» **What the task asks**
Write out the material below word for word, starting with its first line and going on through the line with "scientific name: Aythya valisineria".

» **Exercise input**
--------------------------------

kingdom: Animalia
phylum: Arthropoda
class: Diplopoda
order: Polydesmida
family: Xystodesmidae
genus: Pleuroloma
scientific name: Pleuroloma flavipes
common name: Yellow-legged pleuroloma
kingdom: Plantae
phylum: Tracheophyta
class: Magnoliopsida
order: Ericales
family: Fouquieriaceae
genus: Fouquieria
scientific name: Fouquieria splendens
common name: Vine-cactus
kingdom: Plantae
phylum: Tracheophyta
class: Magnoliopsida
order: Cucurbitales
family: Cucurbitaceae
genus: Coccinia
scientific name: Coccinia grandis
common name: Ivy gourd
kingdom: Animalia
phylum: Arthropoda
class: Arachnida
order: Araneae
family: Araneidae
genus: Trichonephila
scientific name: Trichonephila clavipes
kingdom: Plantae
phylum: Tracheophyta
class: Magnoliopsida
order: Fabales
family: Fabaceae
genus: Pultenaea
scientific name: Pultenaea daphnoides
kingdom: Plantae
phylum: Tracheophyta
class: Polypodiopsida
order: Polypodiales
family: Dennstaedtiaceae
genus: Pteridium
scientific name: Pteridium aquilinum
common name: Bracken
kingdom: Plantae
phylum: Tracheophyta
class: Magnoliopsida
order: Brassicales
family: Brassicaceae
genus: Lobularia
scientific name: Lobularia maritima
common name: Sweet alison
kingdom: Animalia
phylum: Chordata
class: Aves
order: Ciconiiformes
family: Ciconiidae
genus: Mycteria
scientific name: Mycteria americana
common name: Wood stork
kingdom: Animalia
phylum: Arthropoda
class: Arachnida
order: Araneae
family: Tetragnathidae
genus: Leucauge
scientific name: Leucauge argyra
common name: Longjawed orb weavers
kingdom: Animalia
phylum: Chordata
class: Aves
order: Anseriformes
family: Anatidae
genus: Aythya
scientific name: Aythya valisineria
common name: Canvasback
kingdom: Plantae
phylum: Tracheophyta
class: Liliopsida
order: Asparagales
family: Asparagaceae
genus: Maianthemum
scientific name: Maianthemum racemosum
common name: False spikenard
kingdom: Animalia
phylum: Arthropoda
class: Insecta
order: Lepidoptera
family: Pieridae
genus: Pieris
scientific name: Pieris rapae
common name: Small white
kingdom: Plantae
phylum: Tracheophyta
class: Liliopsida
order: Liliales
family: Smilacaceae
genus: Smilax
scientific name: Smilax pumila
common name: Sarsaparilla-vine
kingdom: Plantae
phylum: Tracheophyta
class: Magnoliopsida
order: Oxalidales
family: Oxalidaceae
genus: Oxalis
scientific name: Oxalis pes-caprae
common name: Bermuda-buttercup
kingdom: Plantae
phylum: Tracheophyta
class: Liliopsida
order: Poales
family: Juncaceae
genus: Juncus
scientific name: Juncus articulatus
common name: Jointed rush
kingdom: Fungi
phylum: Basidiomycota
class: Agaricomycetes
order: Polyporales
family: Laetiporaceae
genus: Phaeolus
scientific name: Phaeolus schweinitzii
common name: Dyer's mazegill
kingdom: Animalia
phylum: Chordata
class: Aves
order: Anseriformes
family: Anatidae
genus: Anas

--------------------------------

» **Answer for the task**
kingdom: Animalia
phylum: Arthropoda
class: Diplopoda
order: Polydesmida
family: Xystodesmidae
genus: Pleuroloma
scientific name: Pleuroloma flavipes
common name: Yellow-legged pleuroloma
kingdom: Plantae
phylum: Tracheophyta
class: Magnoliopsida
order: Ericales
family: Fouquieriaceae
genus: Fouquieria
scientific name: Fouquieria splendens
common name: Vine-cactus
kingdom: Plantae
phylum: Tracheophyta
class: Magnoliopsida
order: Cucurbitales
family: Cucurbitaceae
genus: Coccinia
scientific name: Coccinia grandis
common name: Ivy gourd
kingdom: Animalia
phylum: Arthropoda
class: Arachnida
order: Araneae
family: Araneidae
genus: Trichonephila
scientific name: Trichonephila clavipes
kingdom: Plantae
phylum: Tracheophyta
class: Magnoliopsida
order: Fabales
family: Fabaceae
genus: Pultenaea
scientific name: Pultenaea daphnoides
kingdom: Plantae
phylum: Tracheophyta
class: Polypodiopsida
order: Polypodiales
family: Dennstaedtiaceae
genus: Pteridium
scientific name: Pteridium aquilinum
common name: Bracken
kingdom: Plantae
phylum: Tracheophyta
class: Magnoliopsida
order: Brassicales
family: Brassicaceae
genus: Lobularia
scientific name: Lobularia maritima
common name: Sweet alison
kingdom: Animalia
phylum: Chordata
class: Aves
order: Ciconiiformes
family: Ciconiidae
genus: Mycteria
scientific name: Mycteria americana
common name: Wood stork
kingdom: Animalia
phylum: Arthropoda
class: Arachnida
order: Araneae
family: Tetragnathidae
genus: Leucauge
scientific name: Leucauge argyra
common name: Longjawed orb weavers
kingdom: Animalia
phylum: Chordata
class: Aves
order: Anseriformes
family: Anatidae
genus: Aythya
scientific name: Aythya valisineria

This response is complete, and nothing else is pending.